I was raised as a Catholic, went to Catholic schools, and much later discovered my Filipino citizenship. Religion demands more from its faithful at a much younger age than one’s citizenship – in peace times, that is. It has been a blessing that peaceful times have reigned more than violence. At the same time, not anticipating war or violent conflict in our environment, our parents did not teach us the more serious aspect of citizenship at an early age. Perhaps, they were thinking of the terrible times they experienced in World War II and hoping we would not go through similar situations.
Because precisely there was an absence of societal violence as my generation went through our youthful days, the only visible enemy out there was truly harmful to a large segment of the population was poverty. Unfortunately, I do not remember, from the home and from the schools, such a perspective about poverty as a destructive enemy of the people. If one was not poor, then poverty was not an enemy. A narrow, selfish understanding, I now realize, but that was the case in the 50s and 60s.
In fact, before poverty was really pronounced as a national enemy, it was corruption that was distinctly identified as the scourge of Philippine society.

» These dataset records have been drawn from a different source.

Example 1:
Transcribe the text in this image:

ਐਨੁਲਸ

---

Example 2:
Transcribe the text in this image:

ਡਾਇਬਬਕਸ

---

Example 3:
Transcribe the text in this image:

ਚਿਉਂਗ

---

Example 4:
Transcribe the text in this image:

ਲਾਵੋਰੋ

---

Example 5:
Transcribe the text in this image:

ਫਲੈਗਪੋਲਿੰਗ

When there was little high-lighting of poverty as a primary enemy from the political, economic, and religious fields, there was already a growing loud noise against corruption. Maybe, politicians and businessmen were just noisier than priests and academicians at that time.

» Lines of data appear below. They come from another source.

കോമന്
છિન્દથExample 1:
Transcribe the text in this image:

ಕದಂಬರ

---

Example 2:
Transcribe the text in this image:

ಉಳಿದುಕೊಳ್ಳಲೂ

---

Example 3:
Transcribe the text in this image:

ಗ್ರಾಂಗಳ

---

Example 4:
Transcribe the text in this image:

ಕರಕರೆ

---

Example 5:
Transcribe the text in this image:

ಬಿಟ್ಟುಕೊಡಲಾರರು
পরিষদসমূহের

Also, at that time when feudalism or authoritarianism was more in practice in our region, poverty loomed smaller than corruption in the global value index. That, again, is simply a lingering pattern of human history where slaves were even worse off than the poor in democracies, including floundering ones like ours.
Indeed, corruption was like the new kid on the block, especially for nations controlled or influenced by the West. Even the new dictatorships like the one that Mao led, corruption was a great enemy – except the corruption committed by the powers-that-be. The ruling regime always ran after corruption outside of the ones they committed themselves. Thus, advocacy against corruption was a high priority.
Today, however, poverty is gaining more ground as a global threat that has to be dismantled. Economies pay more attention to poverty and poverty alleviation. Economic aid is raised and directed to the poor everywhere in the world, as if the more developed nations are trying to show that they have become more humane, not just powerful and rich.
As an underdeveloped nation wanting to rise in the global ladder, the Philippines has tried to follow the trend that the West had set. After all, part of the money of the world has been gathered in institutions like the World Bank, the International Monetary Fund, the International Finance Corporation, the European Investment bank, the ADB, and more all demand a certain focus on poverty – if nations want to borrow money from them.
Our longer awareness of corruption as an evil can now be understood as an insidious tool in extending poverty. On the other hand, poverty is not yet clearly seen as a great enabler of corruption. Few realize how an anti-poverty drive is also a powerful and effective mechanism against corruption.
However, going against poverty with simple assistance can end up like alms in charity – good in itself but not effective in raising people to the next levels of development. In fact, it can make people more dependent and promote an even worse beggar mentality. This is what politicians and populist regimes are usually accused of, and with good reason.
Enabling the weak and the poor among us, though, is not the duty of the government alone. In fact, it always remains a collective obligation. A nation is like a family where the stronger ones protect and develop the weaker ones.
I leave us with a rather provocative thought. If we who are members of our communities cannot find it in us to take care of the needy and helpless among us, what makes us expect that the government can be more caring? Therefore, it must be our own commitment and action to assist the less fortunate. In doing so, that may motivate the government to do the same, or do better.
Poverty enables corruption. Strange as it may sound, if we are angry at corruption, we must do our utmost to dismantle poverty. Remember that saying about one finger pointing out and three fingers pointing back?